The other possible reason for Prime Minister Olmert’s eagerness for discussion with Syria is to deflect from his own popularity rating, which stands within the margin of error, which is to say it is less than three percent.

But if we understand the Prime Minister’s motivation, what about Syria’s motivation to talk even as it continues to threaten Israel, make Jordan nervous, and undermine Lebanon and Iraq?

The Arabic newspaper Asharq Al-Awsat reports that Syria is awaiting an “invitation to begin peace negotiations with Israel from the United States or other parties.” A senior diplomat at the Syrian Embassy in London was cited as saying that, “although Syria is willing to renew peace talks, Israeli Prime Minister Ehud Olmert’s government cannot be a partner for peace with Syria.”

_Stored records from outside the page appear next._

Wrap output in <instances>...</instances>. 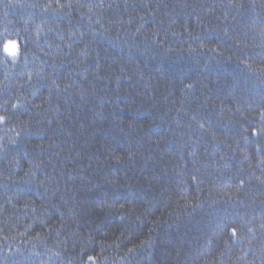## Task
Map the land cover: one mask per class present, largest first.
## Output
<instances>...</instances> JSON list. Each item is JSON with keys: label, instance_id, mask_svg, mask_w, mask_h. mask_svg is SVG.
<instances>
[{"label": "trees", "instance_id": "1", "mask_svg": "<svg viewBox=\"0 0 264 264\" xmlns=\"http://www.w3.org/2000/svg\"><path fill=\"white\" fill-rule=\"evenodd\" d=\"M0 116V264H264V0H0Z\"/></svg>", "mask_w": 264, "mask_h": 264}, {"label": "snow or ice", "instance_id": "2", "mask_svg": "<svg viewBox=\"0 0 264 264\" xmlns=\"http://www.w3.org/2000/svg\"><path fill=\"white\" fill-rule=\"evenodd\" d=\"M9 45H14L15 50L14 51L9 50ZM3 47H4V51L7 52L10 56L15 57L19 53V46H18V42H16V41L9 40V41H7V43L4 44ZM0 120H4V117L0 116ZM262 131H264V130H262ZM241 183H243V181H241ZM232 233H233V235L236 234L235 228L232 229Z\"/></svg>", "mask_w": 264, "mask_h": 264}, {"label": "clouds", "instance_id": "3", "mask_svg": "<svg viewBox=\"0 0 264 264\" xmlns=\"http://www.w3.org/2000/svg\"><path fill=\"white\" fill-rule=\"evenodd\" d=\"M9 50L14 51V50H15V49H14V45H9Z\"/></svg>", "mask_w": 264, "mask_h": 264}, {"label": "rangeland", "instance_id": "4", "mask_svg": "<svg viewBox=\"0 0 264 264\" xmlns=\"http://www.w3.org/2000/svg\"><path fill=\"white\" fill-rule=\"evenodd\" d=\"M7 53V52H6Z\"/></svg>", "mask_w": 264, "mask_h": 264}]
</instances>
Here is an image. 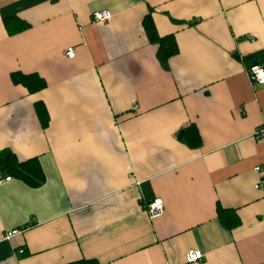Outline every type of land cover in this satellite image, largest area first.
<instances>
[{
  "label": "crops",
  "instance_id": "obj_1",
  "mask_svg": "<svg viewBox=\"0 0 264 264\" xmlns=\"http://www.w3.org/2000/svg\"><path fill=\"white\" fill-rule=\"evenodd\" d=\"M147 16L176 45L167 68ZM14 20L25 28L10 34ZM252 66L264 68V0H0V152L44 175L38 188L0 185V264H186L190 250L198 264H264V89ZM14 73L45 88L30 94ZM189 127L198 148L177 138ZM156 198L163 214L150 220Z\"/></svg>",
  "mask_w": 264,
  "mask_h": 264
},
{
  "label": "trees",
  "instance_id": "obj_2",
  "mask_svg": "<svg viewBox=\"0 0 264 264\" xmlns=\"http://www.w3.org/2000/svg\"><path fill=\"white\" fill-rule=\"evenodd\" d=\"M14 23L18 25H14L13 31L9 29L10 34L18 33L25 28V25H19L21 22L18 20H14ZM143 29L148 41L158 47L156 57L159 63L163 68H167L168 60L177 53L173 38L171 36L159 38L156 35L149 16L143 20ZM259 57H263V53L251 56L250 59L256 60ZM11 81L15 85L23 86L30 94L39 92L45 88L44 81L37 75L14 73L11 75ZM34 107L42 125H46L47 115L42 104L36 103ZM177 138L191 149L198 148L201 144L199 135L194 127L180 131ZM0 172L5 173L10 178L22 181L30 188H38L44 183V175L36 159L19 162L14 154L9 151L0 152ZM218 219L227 229H233L239 224L238 218L230 211H218ZM74 264H87V262H77Z\"/></svg>",
  "mask_w": 264,
  "mask_h": 264
},
{
  "label": "built area",
  "instance_id": "obj_3",
  "mask_svg": "<svg viewBox=\"0 0 264 264\" xmlns=\"http://www.w3.org/2000/svg\"><path fill=\"white\" fill-rule=\"evenodd\" d=\"M92 21L95 23H107L110 20V14L105 11H96L91 14ZM249 40H252L251 37H248ZM65 57L67 59H72L74 57V51L72 48L68 49L66 51ZM247 75L250 80V82H256L259 85H261L264 89V68L260 66H252L247 69ZM254 138L257 141H264V128H258L254 132ZM255 171H260V168H256ZM11 178L7 177L4 180L0 178V185L3 182L10 181ZM255 188H263L262 184H258ZM146 213L148 214V217L150 220H154L158 217H160L163 214V203L161 199H154L151 202H149L146 205ZM21 234L20 230L8 232L4 236V240H10L11 238ZM20 254L23 253V251L19 252ZM203 256L200 252L195 250H190L185 254V263L186 264H198L202 262Z\"/></svg>",
  "mask_w": 264,
  "mask_h": 264
}]
</instances>
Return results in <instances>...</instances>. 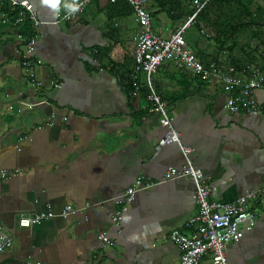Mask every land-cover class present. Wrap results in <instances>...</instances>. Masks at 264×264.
<instances>
[{"label":"crops","instance_id":"crops-1","mask_svg":"<svg viewBox=\"0 0 264 264\" xmlns=\"http://www.w3.org/2000/svg\"><path fill=\"white\" fill-rule=\"evenodd\" d=\"M26 1L42 22L36 71L48 103L23 105L37 97L20 67L17 30L3 26L0 170L8 175L0 180V224L13 242L0 253V264H179L169 233L191 232L186 223L196 213L194 185L187 177L163 178L185 161L177 144L156 150L166 130L150 112L144 75L133 71L134 15L108 0H89L82 14L64 22L66 5L80 0ZM164 14L151 19L159 36L175 30V24L172 31L160 24ZM188 43L204 61L216 54L203 38ZM51 77L58 88L50 87ZM153 85L181 143L193 148V165L213 185V200L232 202L264 190V87L256 92L255 111L231 113L220 82L172 62L159 66ZM139 175L158 184L122 201ZM67 205L74 213L63 216ZM252 207V228L227 247L231 264H264V197ZM40 214L47 216L34 225L18 223L21 215ZM100 233L112 244H103ZM199 264H212L210 256Z\"/></svg>","mask_w":264,"mask_h":264},{"label":"built area","instance_id":"built-area-1","mask_svg":"<svg viewBox=\"0 0 264 264\" xmlns=\"http://www.w3.org/2000/svg\"><path fill=\"white\" fill-rule=\"evenodd\" d=\"M115 3L118 0H108ZM132 9L136 23L140 28L138 35L134 37V67L135 73H142L147 86V98L150 101V112L158 116L160 125L165 128V134L158 140L156 150L167 144H177L184 158L181 169L169 168L164 174V179L187 177L194 185V199L196 213L186 223L191 228L190 233L181 232L174 228L169 233V238L179 249V264H199L205 255H209L212 264H231L226 250L229 244L238 242L246 229L254 224L252 206L264 197V190H251L241 195L232 202H220L210 196L214 190L205 178L203 172L194 167L192 163L193 148L181 143L179 132L174 128L172 118L168 111L167 103L155 91L153 75L159 66L165 62H172L178 69H185L204 81H218L222 89L229 96L226 100V108L231 113L253 112L258 108L256 92L264 87V70L259 66H251L237 72L235 67L224 63L211 62L208 66L202 64L195 54L186 46L184 33L194 20V14L178 26L168 37H162L153 32L151 16L149 15L145 0H123ZM10 7L16 8V13L8 15L1 12L0 22L17 30L16 40L24 51L19 53V63L23 71V77L27 85L33 90L37 98L34 101L23 103L28 109L43 106L48 103L45 96L46 85L37 77V67L42 64L41 58L36 53V45L39 38V28L42 25L37 12L32 9L26 0H8ZM89 0H80L72 6H79L78 10L71 12L69 9L63 12L60 19L70 22L84 12ZM3 4L0 1V5ZM202 7L198 6L197 11ZM25 30H28L25 34ZM51 88H58L60 81L56 77L49 79ZM8 172L0 170V180L6 178ZM158 182L146 180L143 175L137 176L128 186L122 196V201H130L136 192L152 188ZM74 213L71 206L67 205L63 210V216ZM47 215H21L19 225L29 227L38 223ZM120 215L116 212L113 221L118 224ZM103 244L111 245L112 242L105 233L99 234ZM12 238L0 224V253L12 246ZM27 264H47L41 262H29Z\"/></svg>","mask_w":264,"mask_h":264},{"label":"trees","instance_id":"trees-1","mask_svg":"<svg viewBox=\"0 0 264 264\" xmlns=\"http://www.w3.org/2000/svg\"><path fill=\"white\" fill-rule=\"evenodd\" d=\"M0 1L3 2L0 13H16V8L10 7L8 0ZM109 5L113 9L122 8L133 14L131 7L123 0L109 2ZM199 5L202 7L197 11ZM147 11L150 16L165 13L170 23L175 24V29L194 14V20L185 33L190 29L195 30L199 34L195 42L203 38L216 48V54L207 61L203 57L199 59L196 51H192L205 66L211 62L224 63L235 67L238 73L251 66H259L264 70V0H150ZM0 24V34L4 27L12 29ZM190 31L191 36L188 38L191 39ZM185 42L188 47L186 39Z\"/></svg>","mask_w":264,"mask_h":264},{"label":"rangeland","instance_id":"rangeland-1","mask_svg":"<svg viewBox=\"0 0 264 264\" xmlns=\"http://www.w3.org/2000/svg\"><path fill=\"white\" fill-rule=\"evenodd\" d=\"M149 2H150V0H145V6L147 7L148 6V4H149ZM147 9V8H146ZM151 19H152V16H151ZM159 19L161 20V23L160 24H162L163 26H167V25H169V29L172 31L173 30V28H172V26L170 25V19H168V17L164 14V15H162V16H159ZM187 20V19H186ZM161 26V25H160ZM153 28V27H152ZM191 30V31H190ZM189 31H190V33L193 35L192 36V38L190 39V38H188L189 36H191L190 34H189V31L187 32V33H185L184 34V36H185V39L187 40V41H196V40H198L199 39V34L195 31V30H192V29H190ZM140 32V28H139V30H138V32H137V34L136 35H138V33ZM172 33V32H171ZM163 37H168V35L166 34V33H162L161 34ZM24 51V47L23 46H21V51L20 52H23ZM168 62V61H167Z\"/></svg>","mask_w":264,"mask_h":264},{"label":"clouds","instance_id":"clouds-1","mask_svg":"<svg viewBox=\"0 0 264 264\" xmlns=\"http://www.w3.org/2000/svg\"><path fill=\"white\" fill-rule=\"evenodd\" d=\"M66 7H68L71 12H75L78 10L79 6L66 5Z\"/></svg>","mask_w":264,"mask_h":264},{"label":"bare ground","instance_id":"bare-ground-1","mask_svg":"<svg viewBox=\"0 0 264 264\" xmlns=\"http://www.w3.org/2000/svg\"><path fill=\"white\" fill-rule=\"evenodd\" d=\"M179 138H180V136H179ZM195 167V166H194ZM199 169V168H198ZM213 192V191H212ZM212 194V193H211ZM252 209H253V207H252ZM19 221V220H18Z\"/></svg>","mask_w":264,"mask_h":264}]
</instances>
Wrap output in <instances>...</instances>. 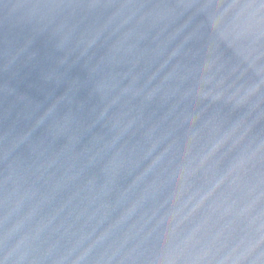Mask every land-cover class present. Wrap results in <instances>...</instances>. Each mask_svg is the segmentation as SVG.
Here are the masks:
<instances>
[{"label": "water", "instance_id": "1", "mask_svg": "<svg viewBox=\"0 0 264 264\" xmlns=\"http://www.w3.org/2000/svg\"><path fill=\"white\" fill-rule=\"evenodd\" d=\"M0 264H264V0H0Z\"/></svg>", "mask_w": 264, "mask_h": 264}]
</instances>
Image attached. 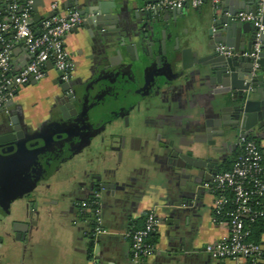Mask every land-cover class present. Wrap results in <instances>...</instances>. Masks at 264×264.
Here are the masks:
<instances>
[{
    "label": "water",
    "instance_id": "obj_1",
    "mask_svg": "<svg viewBox=\"0 0 264 264\" xmlns=\"http://www.w3.org/2000/svg\"><path fill=\"white\" fill-rule=\"evenodd\" d=\"M155 1L157 0H134V6L140 9V14L135 15L141 19L131 28L134 35L122 34L118 26L120 20L128 15L122 6L125 3L121 0H67L61 3L62 8H73L74 5V9L83 18V25L94 24L99 29L104 63L96 71L97 80L88 89H82L84 81L73 84L72 81L63 82L59 78L60 90L55 95L51 109L53 117L38 127L28 125L20 129L15 118H2L0 125L13 124L11 130L0 137L1 143L12 146V153L0 160V183L3 186L7 187L5 173L17 167L22 168L21 171L26 170L30 158L36 157L47 145H59L69 136V127L75 128L81 123V117L84 118L86 129L94 130V115L88 110L89 101L101 90L114 84V74L125 76L127 73L122 70L124 66H129L132 71L137 69L143 72L145 78L151 75L155 79L153 85L161 93L171 87L183 89L195 77L197 94L201 96L207 91L210 95L208 103L213 118L202 121L199 116L191 127L193 137L188 142L179 139L175 126H166L163 133L144 131L141 133L144 145L137 150L132 148V139L128 149L125 142L127 137L133 138L137 133L133 129L118 131L104 128L95 133L92 131L88 136L89 143L100 136L103 146L104 155L97 166L108 164L113 153L118 150L126 148L128 151L112 171L110 180L101 174L97 177L94 185L96 190L105 194H125L128 188L125 181L129 178L132 167L143 171L147 180H154L159 172L149 161V157L153 156L180 182L176 195L179 200L175 204H186L204 189L205 183H208V188L212 187L213 177L220 170L216 157V153L221 150L220 146L232 140L238 146L241 139L264 138V34L261 36V50L257 59L242 55L243 52L252 51L256 26L251 22L235 19L238 11L255 12L257 0L252 7H247L250 0H246L247 3L239 0L230 3L224 0H204L207 7L198 10L196 16L188 14L183 7H148V4ZM44 5L43 0L32 2L30 26L35 35L40 33L43 21L38 9ZM51 15L54 13L48 12L46 17ZM262 21L264 23V15ZM188 23H192L197 30L194 36L188 34ZM180 28H183L188 42L194 47V50L190 47L181 50L183 69L188 68L186 57H193L192 69L187 73L176 69L177 56L174 51L180 48ZM171 41L174 45L169 48ZM221 45L230 50L231 54L220 53L217 48ZM116 60L118 61L115 62ZM254 62L257 64L255 67ZM153 64L156 65V72L150 69ZM29 82L35 81L30 78ZM76 85L79 90L74 89ZM71 86L74 91L70 93ZM160 107L153 105L152 109L158 111ZM222 158L226 159L224 156ZM86 189L83 186L81 192ZM21 194V191L13 192L9 196L14 198ZM170 202L171 200L164 204L168 205ZM60 205L63 206L62 203ZM80 206L75 205L77 211L82 209L83 206ZM84 209L86 210L81 211L79 217L91 229L89 250L94 252L98 236L95 233L97 222L92 215L93 210L86 207ZM22 214L28 217L25 212Z\"/></svg>",
    "mask_w": 264,
    "mask_h": 264
},
{
    "label": "crops",
    "instance_id": "obj_2",
    "mask_svg": "<svg viewBox=\"0 0 264 264\" xmlns=\"http://www.w3.org/2000/svg\"><path fill=\"white\" fill-rule=\"evenodd\" d=\"M18 1L24 3L26 0ZM43 1L45 5L38 9L43 19L46 18L48 12L63 15L68 10L74 9V5L73 8L61 7V3L67 0ZM121 1L125 3L122 6L128 15L120 20L118 26L122 34L134 35L131 28L141 21L135 15V13L140 14V9L134 6V0ZM224 1L230 3L234 0ZM239 1L247 3L246 0ZM53 3H56V6L52 7ZM253 5H255V0H250L247 7ZM206 7L207 4L203 2L199 7L184 5L183 10L196 16L198 10H204ZM0 15L10 21L12 12L7 0H0ZM186 26L188 34L194 36L197 31L195 26L192 23ZM179 33L180 48L174 51L177 56L176 69L187 73L192 69L193 57L191 55L186 57L185 62L188 68L183 69L181 50L186 47L194 50V47L188 42L183 28H180ZM5 35L12 39V31H7ZM64 43L69 56L75 63L73 79L78 81L88 79L96 74L104 63L103 42L99 36V29L94 24L85 26L81 22L76 29L74 27L66 33ZM173 45L174 42L171 41L169 48ZM113 55L116 57V54L113 53ZM31 59L32 54L28 51L26 43L23 40L13 41L11 47L12 72H18ZM153 62H155L154 59ZM126 67L124 66L122 70L125 71ZM155 67L156 65L153 64L150 69ZM44 68L46 74L43 78L37 81L33 79L35 82L28 81L17 88L5 109L0 111V121L4 117L15 118L16 124L24 128L28 125L38 127L43 122L52 119L51 109H53L55 95L60 90L59 72L51 61H47ZM134 74L136 77L141 76L137 69ZM113 77L121 78L115 74ZM197 88L196 78L193 77L183 89L171 87L160 93L161 96L166 94V98L163 99L164 106H161L160 110L133 112L131 129L137 133L132 136L133 138H126L127 149L131 143L130 139H132L133 150L140 149L144 145L142 132L163 133L168 125L175 126L182 142L191 140L193 137L191 127L199 116L202 121L213 118V112L208 103L209 93L205 91L200 96L197 94ZM117 124L124 126L122 119ZM257 141L264 145V138L257 139ZM220 147L221 150L216 153V157H218L221 170L225 162L232 159L222 157L227 158L231 154L233 156L238 146L232 140ZM149 161L159 172L154 180H147L143 171L132 167L129 170V178L125 181L128 186L125 194L102 192L101 226L106 232L96 236L97 243L94 252L89 250L91 229L79 217L80 212L86 209L80 206L81 204H77L87 201L88 198L75 199L76 204L70 206V202L73 203V201L70 200L71 195L66 194L63 197V206L60 205L61 203L53 202L57 199L59 191L68 193L70 190L69 183L73 170L69 166L62 170L61 184L52 183L50 185L46 196L49 202L39 201L35 207L19 201L12 206L1 204L0 264H233L230 259H215L205 250L206 245L216 243L228 234L226 222L215 223L213 221V205L216 197L213 188H208V183H205L204 189L196 193L190 202L177 205L175 204V201L179 200L176 196L177 189L181 186L178 178L172 177L161 162L153 156L149 157ZM81 173L82 170L78 174ZM110 176H107L109 180ZM4 188L5 186L0 183L1 193ZM1 198L3 200L5 198L3 193ZM170 200L168 205L164 204ZM75 205H79L82 209L77 211ZM150 210H155L159 218L156 231L149 237L153 250L140 262L135 263L131 256L130 239L127 232L140 227L144 215ZM24 212L28 217L22 214Z\"/></svg>",
    "mask_w": 264,
    "mask_h": 264
},
{
    "label": "built area",
    "instance_id": "obj_3",
    "mask_svg": "<svg viewBox=\"0 0 264 264\" xmlns=\"http://www.w3.org/2000/svg\"><path fill=\"white\" fill-rule=\"evenodd\" d=\"M11 8V19L0 15V110L15 94L17 88L30 78L40 80L46 74L44 65L51 61L59 72V78L67 81L75 69V63L65 48L64 37L72 28L81 24L83 18L77 9L68 10L63 15H51L42 21L40 33L35 35L30 26L33 0L19 5L18 0H7ZM216 1V0H213ZM204 0H157L148 4L152 9L182 8L184 5L199 7ZM56 3L52 4V7ZM264 0H257L256 11H238L235 19L251 22L256 26L254 44L250 55L257 59L261 50V36L264 34ZM12 31V39L5 33ZM23 40L32 54V59L18 72H12L11 47L13 41ZM220 53L231 54L225 46H219ZM254 67L257 64L254 62ZM213 191L216 193L213 205V221L226 222L228 234L220 241L208 244L205 250L215 259H230L233 264H262L264 262V238L262 242L251 240L247 222H254L264 214V204L258 209L252 207L254 200L264 197V145L256 139H241L238 153L233 158L231 168L218 171L213 177ZM228 193L231 195L229 196ZM93 210L97 222L95 233H105L100 222V196L95 193L81 203ZM159 218L155 210L148 211L142 225L127 232L130 251L135 263L140 262L153 250L149 237L158 227Z\"/></svg>",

In other words, Syria doesn’t want to talk to Israel, but to the U.S. government. Bashar Assad wants to find a way to receive assurances that the U.S. will not topple his regime. The Administration should not only NOT provide such assurances – nor should Israel presume to discuss this on our behalf – but we should strongly suggest that the longevity of the current regime is of less than no interest to us.

America is vitally interested in security and the democratic governments in Lebanon, Israel and Iraq, and has a keen interest in Jordan. To the extent that Syria undermines those, Syria is our adversary. America is vitally interested in minimizing the support an aggressive and radical Iran is providing to terrorists in Lebanon, Iraq and the Palestinian territories. To the extent that Syria is allied with Iran in support of terrorism against American soldiers in Iraq, Iraqi allies of the U.S., Lebanon or Israel, Syria is our adversary. And America is vitally interested in democracy advocates, human rights and civil society in Syria itself. To the extent that Syria undermines those, Syria is our adversary.

The Iraq war has surely damaged America’s deterrent capability, but we should still be capable of making Assad understand that the demise of his regime would be no great loss. It is the extended hand of Iran and operates through a brutal, repressive, minority Shiite-aligned sect at odds with the rest of the population. It is not our job to save the regime – nor is it Israel’s.